In one episode, Molusco manages to get an invitation to dinner at Agatha’s house. She’s the prettiest girl at school and the object of this bivalve’s affection. Her strict father has high expectations in terms of table manners, but the real challenge comes when dessert, the dreaded lemon tart, is served.
In another, Molusco avoids going swimming in a pool because he can’t survive in fresh water, but he’s mercilessly teased by the class bully Terence. To put an end to the taunting, Molusco schemes to make the pool salty and impress the crowd.
Je Suis Bien Content is still working on a delivery date pending financing. The show has a budget of US$8.5 million, with a bible and pilot ready to show to prospective partners.
This little piggy lives in a market
Alphanim-Gaumont is headed to Stavanger with 90-minute feature film project Pigly in hand. The company has been developing the 3-D animated flick with an eye to rolling it out into a 79 x eight-minute series. The hero of this tale is Pigly, a happy-go-lucky little hog that has escaped the fate awaiting him at supermarket Grobig’s fresh meat counter. Little do the proprietors know Pigly has taken up residence in the shop’s basement.

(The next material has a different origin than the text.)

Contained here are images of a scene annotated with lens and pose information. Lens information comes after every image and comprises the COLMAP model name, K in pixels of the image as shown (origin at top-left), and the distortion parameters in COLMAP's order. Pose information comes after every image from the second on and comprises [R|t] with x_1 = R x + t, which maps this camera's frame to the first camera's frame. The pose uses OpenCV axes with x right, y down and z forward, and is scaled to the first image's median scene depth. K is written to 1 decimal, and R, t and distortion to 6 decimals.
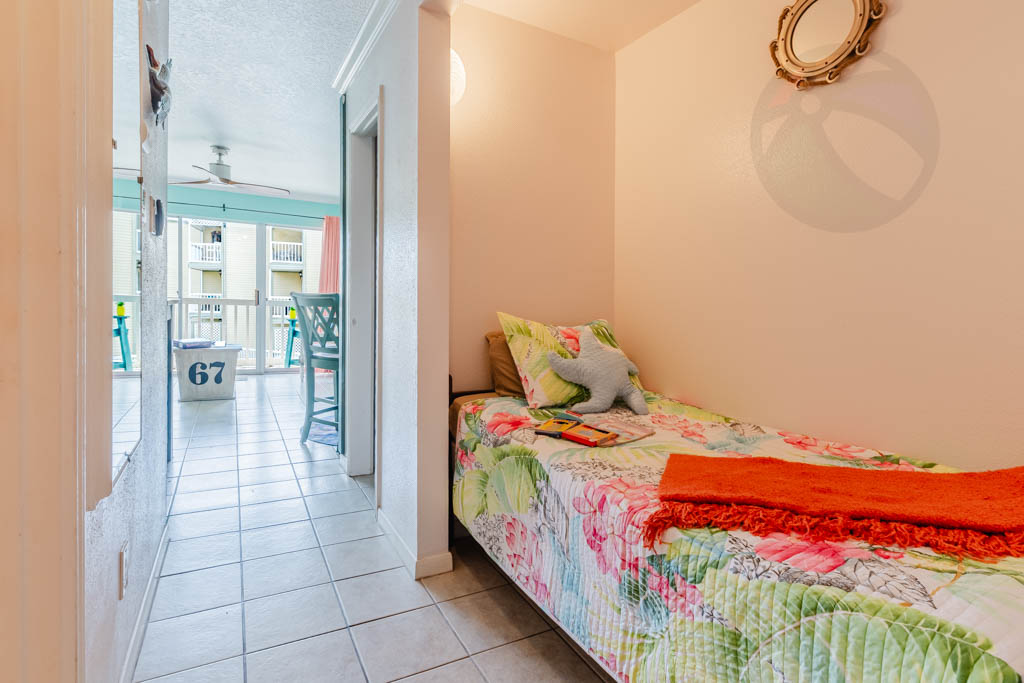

Pigly ventures up to ground level daily and runs into two rather rowdy characters that also avoided meeting their doom. Lola, the dairy cow, and Omar, the shellfish, are both escapees from a botched cling-film wrapping incident. Together the three creatures living on borrowed time join forces to elude the shop owners and get what they need to survive. Carrying out a clandestine existence in an immense supermarket is not easy, however, and finding the food they need on a bit-by-bit basis demands a lot of imagination. For starters, everything the store sells is made from unappealing synthetics. And there’s also Rex, the robotic police dog that’s also a cleaning maniac and always nipping at their heels or, er, hooves, as the case may be. Sweet Pigly, for his part, is quite naïve and treats Grobig like a theme park, preferring to view the trio’s day-to-day struggles as one big, fun game.
The movie script is well underway and will be available at the end of this year, possibly as early as 2010 with a 2012 delivery. As for the series, A-G has produced a pilot for screening this fall and has a bible and one script ready to go. The company expects the feature’s budget will sit in the US$14 million to US$17 million range, and the subsequent series has an approximate budget of between US$8.5 million and US$10 million.
The company is looking for co-pro partners and distributors for the film and co-pros and broadcasters for the series, which it expects to deliver in 2011.